Static maps of soil properties and classes related to particle size distribution and soil organic carbon stocks were obtained from SoilGrids and FAO. However, particle size distribution maps were derived from the products generated in this Collection 2 of MapBiomas Soil. Spectral indices derived from Landsat images were used to indicate the mineral content in the soil. Territorial cuts, such as the IBGE biome classification and spatial position, were used to represent the relationships between climate, organisms, terrain, geology, and soil.
Table 2. Static and dynamic predictor variables used in the modeling of particle size distribution and annual soil organic carbon stock, associated with the soil state factor or change vector they represent.
Factor or vector | Predictor variable | Application | Type of variable |
Soil | Sand, silt, and clay content Source: MapBiomas Soil, Collection 2.0 | Carbon and particle size distribution | continuous; static |
Soil properties such as cation exchange capacity, total nitrogen content, and pH in water Source: SoilGrids 2. | Carbon | continuous; static | |
Probability of occurrence of soil classes Source: SoilGrids 1.0 and FAO GBSmap | Carbon and particle size distribution | continuous; static | |
Spectral indices indicative of minerals such as iron oxides, clay minerals, and quartz Source: Landsat Images | Carbon and particle size distribution | continuous; static | |
Climate | Köppen climate classification Source: Alvares et al. (2013) | Carbon and particle size distribution | categorical; static |
Hydrology; Climate change | Soil cover with water layer (presence/absence and absolute frequency) Source: MapBiomas, Collection 9.0 | Carbon | continuous; static |
Organisms | Classification of primary vegetation (phytophysiognomy) Source: IBGE | Carbon and particle size distribution | categorical; static |
Land cover and land use persistence and chang | Land cover and land use persistence and change Land cover and land use class age Source: MapBiomas, Collection 9.0 | Carbon | continuous; dynamic |
Vegetation indices such as NDVI, SAVI, and EVI Source: Landsat images | Carbon and particle size distribution | continuous; dynamic | |
Loss of organisms | Indicators of native vegetation degradation (distance from anthropogenic use edge) Source: MapBiomas Degradation, Beta Collection | Carbon | continuous; dynamic |
Fire occurrence indicators (cumulative occurrence; frequency over the period; years since the last fire) Source: MapBiomas Fogo, Collection 3.0 | Carbon | continuous; dynamic and static | |
Relief | Terrain morphometric variables such as slope, compound topographic index, and elevation Source: Geomorpho90m | Carbon and particle size distribution | continuous; static |
Geology | Geological classification (structural provinces) Source: IBGE | Particle size | categorical; static |
Territory or spatial position | Territorial classification by biome Source: IBGE | Carbon and particle size distribution | categorical; static |
Geographic coordinates (latitude and longitude) | Carbon | continuous; static |
5. Modeling and mapping
The training matrices for the random forest models of particle size distribution (spatial) and soil organic carbon stock (spatio-temporal) were generated by intersecting the training samples with the predictor variables.
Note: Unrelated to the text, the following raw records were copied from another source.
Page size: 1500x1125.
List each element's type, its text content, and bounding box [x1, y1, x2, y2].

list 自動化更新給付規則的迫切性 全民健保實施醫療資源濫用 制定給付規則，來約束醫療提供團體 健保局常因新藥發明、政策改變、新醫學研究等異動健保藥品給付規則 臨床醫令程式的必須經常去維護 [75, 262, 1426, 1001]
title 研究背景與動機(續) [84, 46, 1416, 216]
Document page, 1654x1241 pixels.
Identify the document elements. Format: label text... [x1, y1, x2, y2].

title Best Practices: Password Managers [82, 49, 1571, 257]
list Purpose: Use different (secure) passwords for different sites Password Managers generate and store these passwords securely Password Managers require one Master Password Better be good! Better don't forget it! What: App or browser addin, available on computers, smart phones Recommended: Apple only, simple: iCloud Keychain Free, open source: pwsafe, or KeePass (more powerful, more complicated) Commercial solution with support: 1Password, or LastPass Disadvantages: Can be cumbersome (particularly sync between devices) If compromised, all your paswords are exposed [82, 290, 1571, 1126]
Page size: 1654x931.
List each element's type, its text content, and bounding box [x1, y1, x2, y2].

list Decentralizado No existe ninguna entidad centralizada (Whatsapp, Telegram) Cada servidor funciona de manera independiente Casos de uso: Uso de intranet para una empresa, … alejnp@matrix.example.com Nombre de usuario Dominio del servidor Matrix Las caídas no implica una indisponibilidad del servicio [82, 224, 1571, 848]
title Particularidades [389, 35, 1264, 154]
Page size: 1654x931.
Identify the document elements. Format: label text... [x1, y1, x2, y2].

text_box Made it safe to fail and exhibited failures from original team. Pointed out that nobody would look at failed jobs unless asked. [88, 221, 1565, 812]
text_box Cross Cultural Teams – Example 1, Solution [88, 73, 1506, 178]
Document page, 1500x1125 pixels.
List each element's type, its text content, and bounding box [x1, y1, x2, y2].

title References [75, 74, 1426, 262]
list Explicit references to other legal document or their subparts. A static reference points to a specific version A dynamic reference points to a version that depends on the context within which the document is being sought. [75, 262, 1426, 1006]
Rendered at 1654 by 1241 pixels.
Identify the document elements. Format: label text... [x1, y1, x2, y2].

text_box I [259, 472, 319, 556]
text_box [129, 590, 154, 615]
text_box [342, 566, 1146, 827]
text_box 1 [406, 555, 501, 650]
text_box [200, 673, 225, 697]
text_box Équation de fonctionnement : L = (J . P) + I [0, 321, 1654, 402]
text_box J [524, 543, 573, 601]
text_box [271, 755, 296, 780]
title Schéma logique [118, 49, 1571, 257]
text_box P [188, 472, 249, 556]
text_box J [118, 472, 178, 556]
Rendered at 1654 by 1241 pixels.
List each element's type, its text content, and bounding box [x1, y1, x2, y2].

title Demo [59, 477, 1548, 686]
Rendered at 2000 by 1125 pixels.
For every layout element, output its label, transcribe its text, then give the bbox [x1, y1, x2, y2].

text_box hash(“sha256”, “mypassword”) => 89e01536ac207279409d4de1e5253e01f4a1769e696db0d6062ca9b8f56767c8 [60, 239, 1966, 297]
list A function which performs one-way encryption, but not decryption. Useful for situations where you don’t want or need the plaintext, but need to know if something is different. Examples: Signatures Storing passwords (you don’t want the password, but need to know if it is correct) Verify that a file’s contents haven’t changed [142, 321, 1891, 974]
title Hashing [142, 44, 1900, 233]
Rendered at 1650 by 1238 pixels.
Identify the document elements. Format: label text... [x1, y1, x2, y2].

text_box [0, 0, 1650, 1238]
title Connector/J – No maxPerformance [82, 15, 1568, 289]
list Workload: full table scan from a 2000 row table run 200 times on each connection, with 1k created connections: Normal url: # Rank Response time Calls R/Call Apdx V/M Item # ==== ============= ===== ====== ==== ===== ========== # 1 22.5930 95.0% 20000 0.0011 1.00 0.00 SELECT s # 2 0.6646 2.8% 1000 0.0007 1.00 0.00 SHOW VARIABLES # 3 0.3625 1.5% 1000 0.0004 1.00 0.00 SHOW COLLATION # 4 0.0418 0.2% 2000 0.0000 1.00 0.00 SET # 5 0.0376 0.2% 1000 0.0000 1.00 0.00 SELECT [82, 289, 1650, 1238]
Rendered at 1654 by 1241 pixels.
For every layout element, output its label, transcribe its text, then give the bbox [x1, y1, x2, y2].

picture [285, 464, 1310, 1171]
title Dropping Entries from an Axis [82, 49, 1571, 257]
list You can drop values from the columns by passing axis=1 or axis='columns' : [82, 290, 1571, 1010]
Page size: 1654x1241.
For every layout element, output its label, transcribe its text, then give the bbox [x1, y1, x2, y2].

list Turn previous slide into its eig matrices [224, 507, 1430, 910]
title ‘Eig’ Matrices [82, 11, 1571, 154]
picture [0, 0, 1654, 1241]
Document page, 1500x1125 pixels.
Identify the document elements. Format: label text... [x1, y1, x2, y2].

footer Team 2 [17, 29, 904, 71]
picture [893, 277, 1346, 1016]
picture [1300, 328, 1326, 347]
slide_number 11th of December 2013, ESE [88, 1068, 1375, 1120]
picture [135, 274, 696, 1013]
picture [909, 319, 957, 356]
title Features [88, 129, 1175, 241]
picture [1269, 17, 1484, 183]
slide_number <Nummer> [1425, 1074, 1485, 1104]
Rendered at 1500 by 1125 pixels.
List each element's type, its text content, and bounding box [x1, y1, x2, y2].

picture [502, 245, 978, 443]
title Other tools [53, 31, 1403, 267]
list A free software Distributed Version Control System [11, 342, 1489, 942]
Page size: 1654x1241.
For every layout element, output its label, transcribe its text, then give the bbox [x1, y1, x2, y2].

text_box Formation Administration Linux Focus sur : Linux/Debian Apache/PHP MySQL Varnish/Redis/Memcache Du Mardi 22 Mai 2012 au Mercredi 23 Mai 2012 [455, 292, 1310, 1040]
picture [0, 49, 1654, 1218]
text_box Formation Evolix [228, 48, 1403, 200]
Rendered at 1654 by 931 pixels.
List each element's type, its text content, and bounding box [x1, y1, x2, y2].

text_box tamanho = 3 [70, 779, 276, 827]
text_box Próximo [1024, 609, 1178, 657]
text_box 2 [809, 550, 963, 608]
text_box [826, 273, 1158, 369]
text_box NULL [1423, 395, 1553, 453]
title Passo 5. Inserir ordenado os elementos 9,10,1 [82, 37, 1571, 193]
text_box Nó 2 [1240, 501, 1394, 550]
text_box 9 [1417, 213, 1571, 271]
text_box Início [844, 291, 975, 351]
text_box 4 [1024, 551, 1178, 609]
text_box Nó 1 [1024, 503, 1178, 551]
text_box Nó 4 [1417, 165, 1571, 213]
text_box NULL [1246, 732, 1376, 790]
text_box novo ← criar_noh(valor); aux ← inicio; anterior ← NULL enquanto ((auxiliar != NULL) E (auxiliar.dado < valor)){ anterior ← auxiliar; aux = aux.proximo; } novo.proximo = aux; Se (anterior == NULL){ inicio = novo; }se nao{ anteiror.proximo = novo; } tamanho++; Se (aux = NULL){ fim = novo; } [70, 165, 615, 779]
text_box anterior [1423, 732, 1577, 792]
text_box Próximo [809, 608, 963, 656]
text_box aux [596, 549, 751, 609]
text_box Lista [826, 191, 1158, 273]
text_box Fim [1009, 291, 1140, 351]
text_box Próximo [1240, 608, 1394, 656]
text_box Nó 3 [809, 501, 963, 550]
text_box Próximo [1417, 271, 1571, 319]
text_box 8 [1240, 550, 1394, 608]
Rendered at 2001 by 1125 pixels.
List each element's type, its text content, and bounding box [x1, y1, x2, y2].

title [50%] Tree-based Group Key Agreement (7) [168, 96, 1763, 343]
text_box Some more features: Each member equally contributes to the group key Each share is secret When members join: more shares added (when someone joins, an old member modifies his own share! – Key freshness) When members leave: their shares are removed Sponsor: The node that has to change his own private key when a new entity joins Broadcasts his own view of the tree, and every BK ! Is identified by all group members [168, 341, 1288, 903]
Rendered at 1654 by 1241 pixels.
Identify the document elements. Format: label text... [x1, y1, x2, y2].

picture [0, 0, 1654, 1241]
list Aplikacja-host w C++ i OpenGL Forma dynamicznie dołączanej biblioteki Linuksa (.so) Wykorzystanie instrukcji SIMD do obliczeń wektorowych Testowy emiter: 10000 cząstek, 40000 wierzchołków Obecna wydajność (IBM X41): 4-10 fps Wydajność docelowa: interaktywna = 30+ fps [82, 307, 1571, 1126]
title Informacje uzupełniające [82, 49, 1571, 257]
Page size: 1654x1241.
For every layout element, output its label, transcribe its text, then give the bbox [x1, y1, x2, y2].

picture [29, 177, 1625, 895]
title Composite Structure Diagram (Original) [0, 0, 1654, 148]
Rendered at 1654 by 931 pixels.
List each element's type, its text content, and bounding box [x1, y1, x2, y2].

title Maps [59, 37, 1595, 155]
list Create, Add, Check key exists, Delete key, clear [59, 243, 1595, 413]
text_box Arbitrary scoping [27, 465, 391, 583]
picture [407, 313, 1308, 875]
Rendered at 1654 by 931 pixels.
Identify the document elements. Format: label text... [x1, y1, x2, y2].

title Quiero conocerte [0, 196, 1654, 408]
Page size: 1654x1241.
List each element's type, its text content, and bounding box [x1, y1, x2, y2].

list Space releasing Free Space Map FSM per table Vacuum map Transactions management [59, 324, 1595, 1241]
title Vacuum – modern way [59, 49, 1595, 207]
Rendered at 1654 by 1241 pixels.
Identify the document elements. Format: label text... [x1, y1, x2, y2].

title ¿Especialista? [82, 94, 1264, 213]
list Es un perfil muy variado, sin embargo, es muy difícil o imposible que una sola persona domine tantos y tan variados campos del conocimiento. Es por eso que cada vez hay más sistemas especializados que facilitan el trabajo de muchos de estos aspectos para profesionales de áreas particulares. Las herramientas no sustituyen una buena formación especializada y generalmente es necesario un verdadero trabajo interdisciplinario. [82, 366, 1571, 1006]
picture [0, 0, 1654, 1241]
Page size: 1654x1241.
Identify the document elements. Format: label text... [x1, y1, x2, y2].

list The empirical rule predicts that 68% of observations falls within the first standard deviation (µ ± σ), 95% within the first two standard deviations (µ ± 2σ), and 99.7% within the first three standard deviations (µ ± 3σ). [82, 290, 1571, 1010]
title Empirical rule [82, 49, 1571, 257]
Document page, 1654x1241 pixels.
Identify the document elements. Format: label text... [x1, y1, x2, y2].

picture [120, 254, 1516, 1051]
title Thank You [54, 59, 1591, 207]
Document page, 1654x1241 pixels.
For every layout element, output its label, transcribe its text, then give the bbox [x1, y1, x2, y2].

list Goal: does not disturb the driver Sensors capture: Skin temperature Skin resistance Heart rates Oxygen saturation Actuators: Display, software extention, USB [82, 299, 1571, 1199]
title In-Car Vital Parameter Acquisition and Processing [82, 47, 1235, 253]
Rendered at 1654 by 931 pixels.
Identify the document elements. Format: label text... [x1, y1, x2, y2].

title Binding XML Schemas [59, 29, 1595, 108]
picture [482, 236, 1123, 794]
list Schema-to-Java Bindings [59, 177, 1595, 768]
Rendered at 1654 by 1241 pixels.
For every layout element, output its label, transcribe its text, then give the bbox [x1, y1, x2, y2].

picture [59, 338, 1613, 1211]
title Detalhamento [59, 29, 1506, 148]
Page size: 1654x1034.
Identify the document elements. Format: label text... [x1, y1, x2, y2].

For particle size distribution, the predictor variables included layer depth and the particle size of the upper layer. The optimal configuration of parameters for each model and the final list of predictor variables for each soil property were determined after training and evaluating multiple parameter combinations, using resampling techniques such as bootstrap and cross-validation. In total, 68 and 90 predictor variables were selected for the particle size distribution and carbon stock models, respectively.
Two random forest models were trained for particle size distribution, one for each log-additive ratio log(clay/sand) and log(silt/sand). These models were applied to the predictor variables to generate maps of the log-additive ratios for the depths of 0-10, 10-20, and 20-30 cm. The generated maps were then converted to the original scale of percentage content of clay, silt, and sand, and aggregated for the 0-20 and 0-30 cm layers. Subsequently, the particle size maps were classified using three different texture schemes (five, eight, and thirteen classes) (Figure 3).
Figure 3. Soil texture classification schemes with five (left), eight (center), and thirteen (right) classes based on clay, silt, and sand content (textural triangle).
Three random forest models were trained for soil organic carbon stock, one for the Amazon biome, another for the Pampa biome, and a third for the Caatinga, Pantanal, Cerrado, and Atlantic Forest biomes. This division was based on the availability of training samples in each area. The trained models were applied to the predictor variables for each of the 38 years in the series (1985-2023). For each pixel, the results from the regression trees were aggregated by the median, considered the predicted value.
Modeling and mapping were carried out locally using R and Python, and in the cloud, using Google Earth Engine. The developed code is available under an open license in the GitHub repository at https://github.com/mapbiomasThe data is available under the open Creative Commons Attribution CC-BY license in the MapBiomas Data repository, at the following links: https://doi.org/10.58053/MapBiomas/8LQB4S (particle size distribution) and https://doi.org/10.58053/MapBiomas/TVRX77 (carbon stock).